US Virgin Islands set to rebuild power grid

by Apr 17, 2018Headlines, United States Virgin Islands0 comments

When Hurricane Irma hit the US Virgin Islands in September, 2018, not only were thousands of homes destroyed, but 90% of St. Thomas’ power lines and 80% of its transformers were destroyed, thus affecting St. John residents as they are fed by St. Thomas’ power plant. The main issue concerning the power lines is that they were above ground, and when the storm’s 150-mph winds sheared the tops of every tree 10 feet off the ground, the lines went down as well. After Hurricanes Irma and Maria devastated the islands, approximately 55,000 customers of The Virgin Islands Water and Power Authority (WAPA) were left without service. After the hurricanes, authorities, workers, and residents spent months cleaning up roads, evaluating damage to homes, schools, and hospitals, fighting for insurance claims, and reconnecting people to each other. Now it is time to reassess failures in the power system, consider new resources to rebuild for the long term, and to find the funding to embark on such an industrious project..

FEMA announced on April 2 that it will work with WAPA to rebuild the power grid so that it will be able to withstand winds up to 200 mph. This will include inserting main transmission lines underground, replacing outdated wood poles and instead installing composite poles along major feeder paths and on primary transmission circuits, and strengthening power plants, distribution systems, metering systems, and equipment. The great news is that FEMA can reimburse WAPA through FEMA’s Public Assistance and Hazard Mitigation programs for 75% of the costs of reconstruction, therefore not adding  too much financial burden onto the already economically challenged territory. Some may be leary of companies participating in the rebuilding effort, especially after the Whitefish debacle in Puerto Rico where a tiny construction company from Montana was awarded a $300 million contract to rebuild the grid without much oversight into the small print of the questionable arrangement. Whitefish was eventually expunged from the deal, but not until after attempting to exploit both hurricane victims and taxpayers in a shady collaboration that was coordinated by the Puerto Rico Electric Power Authority (PREPA).

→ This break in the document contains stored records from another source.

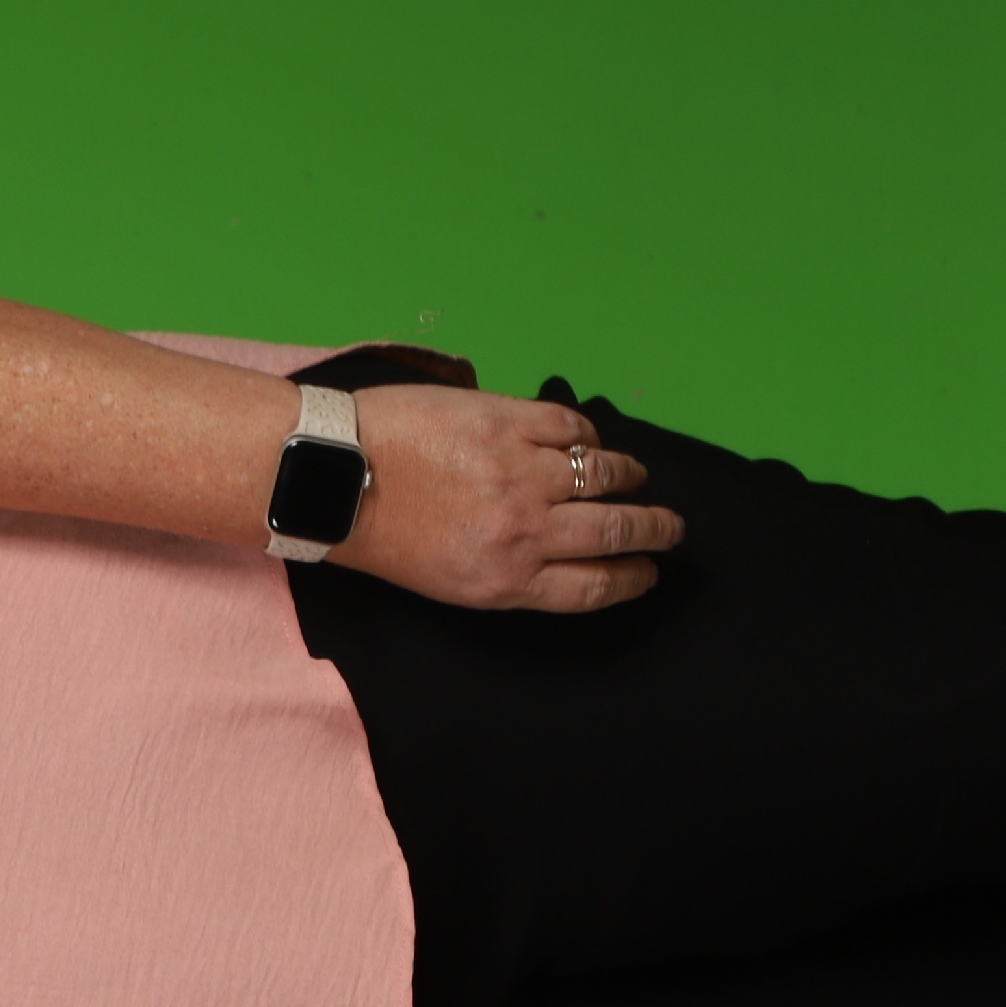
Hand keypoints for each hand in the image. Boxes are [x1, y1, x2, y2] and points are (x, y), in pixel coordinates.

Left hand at [327, 384, 682, 613]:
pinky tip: (586, 439)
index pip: (596, 585)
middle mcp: (524, 531)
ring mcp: (521, 472)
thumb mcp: (448, 580)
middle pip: (616, 531)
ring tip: (636, 478)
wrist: (335, 475)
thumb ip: (510, 569)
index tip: (650, 570)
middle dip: (654, 529)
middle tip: (670, 525)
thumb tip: (563, 550)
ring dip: (629, 477)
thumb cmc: (382, 534)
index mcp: (505, 580)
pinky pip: (571, 426)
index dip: (633, 577)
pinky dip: (587, 434)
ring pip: (606, 474)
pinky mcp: (508, 421)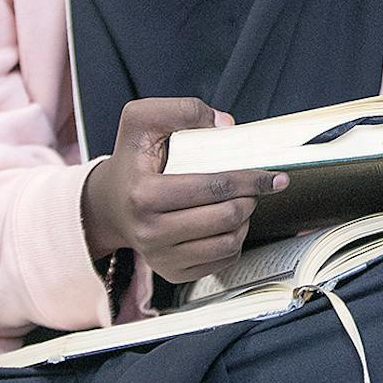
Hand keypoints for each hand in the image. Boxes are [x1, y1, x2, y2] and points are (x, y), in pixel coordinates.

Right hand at [82, 98, 286, 284]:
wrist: (109, 205)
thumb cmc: (131, 160)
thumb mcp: (141, 119)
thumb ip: (182, 110)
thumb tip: (225, 126)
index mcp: (144, 194)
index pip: (213, 187)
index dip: (250, 179)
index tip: (273, 176)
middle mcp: (150, 231)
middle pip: (225, 217)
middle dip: (250, 198)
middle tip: (255, 186)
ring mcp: (161, 257)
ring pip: (228, 243)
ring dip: (245, 220)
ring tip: (240, 202)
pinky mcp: (172, 272)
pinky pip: (222, 261)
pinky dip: (234, 240)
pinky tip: (227, 223)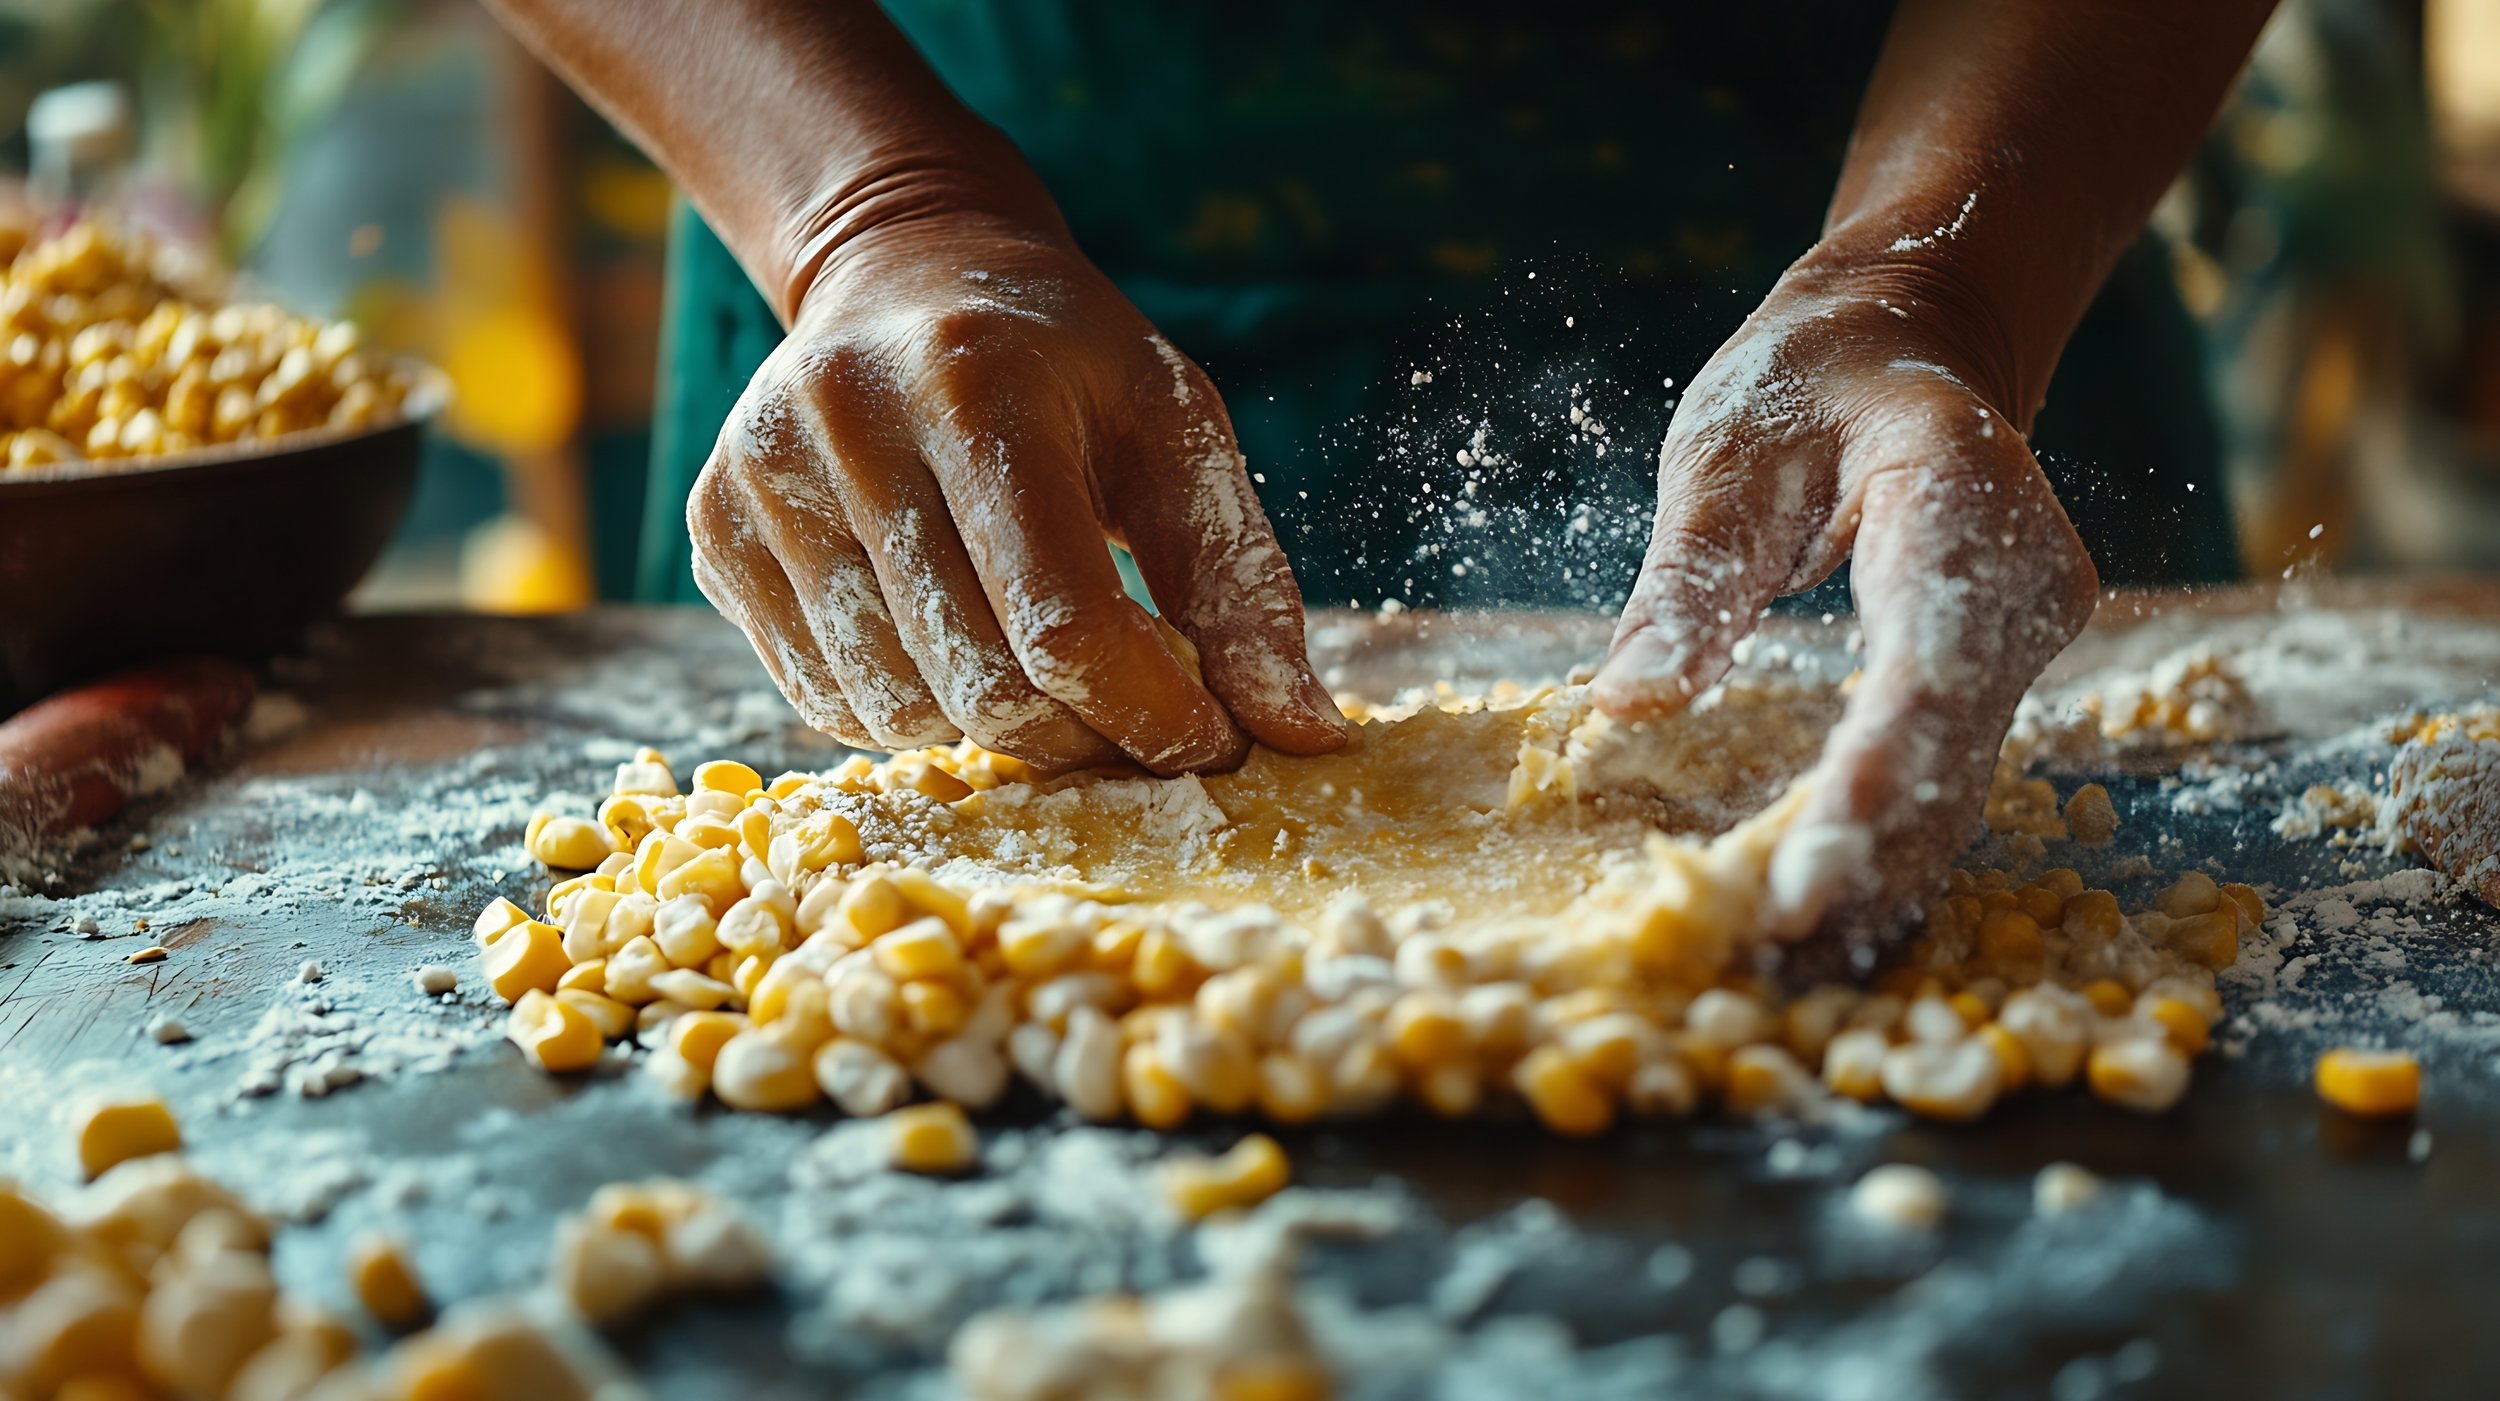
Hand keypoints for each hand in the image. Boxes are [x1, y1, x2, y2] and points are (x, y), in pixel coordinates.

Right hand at [687, 212, 1346, 775]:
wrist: (906, 274)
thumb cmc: (1065, 363)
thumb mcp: (1177, 432)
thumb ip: (1241, 584)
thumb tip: (1302, 737)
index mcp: (973, 381)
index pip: (1063, 620)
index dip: (1150, 712)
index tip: (1209, 740)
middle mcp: (844, 425)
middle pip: (979, 682)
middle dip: (1085, 738)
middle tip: (1139, 724)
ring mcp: (761, 482)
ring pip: (898, 711)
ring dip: (1000, 732)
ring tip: (1053, 680)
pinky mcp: (714, 533)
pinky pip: (828, 702)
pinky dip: (917, 712)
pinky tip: (958, 646)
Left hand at [1591, 257, 2098, 935]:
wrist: (1908, 347)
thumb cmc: (1808, 385)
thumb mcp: (1725, 454)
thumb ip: (1689, 579)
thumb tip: (1626, 703)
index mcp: (1962, 494)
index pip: (1928, 662)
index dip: (1873, 779)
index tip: (1805, 875)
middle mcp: (2027, 578)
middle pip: (1954, 747)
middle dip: (1866, 856)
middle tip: (1767, 948)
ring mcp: (2028, 631)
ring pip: (1960, 782)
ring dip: (1878, 872)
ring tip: (1779, 959)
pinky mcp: (2001, 671)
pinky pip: (1948, 774)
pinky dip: (1885, 841)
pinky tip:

As for the big picture–although there is some controversy (mostly political) surrounding the existence of global warming, it is glaringly obvious that storms are becoming more violent and destructive. Over the last 30 years, scientists have noted that temperatures around the world have been steadily increasing, and it is scientific fact that hurricanes increase in intensity as water temperatures rise. Climate scientist, Astrid Caldas, notes that “Warm surface waters produce heat and water vapor. Hurricanes feed on and intensify from both, and the amount of rain they ultimately dump can be increased by both the higher availability of water vapor from the warm water and the fact that a warmer atmosphere can hold more of that available moisture.” Caldas also points out that the sea surface temperature where Irma was located appeared to be at least 2.7°F above average, which may explain how the storm became so intense so fast.

Regardless of specific facts related to global warming and its impact on storm intensity, the US Virgin Islands now have the opportunity to rebuild their power infrastructure for the long term. Every year, residents of the islands prepare for a hurricane season, and with the installation of a new power grid and materials that are designed to withstand extremely high winds, hopefully, every looming storm will not present itself as the next potential major disaster.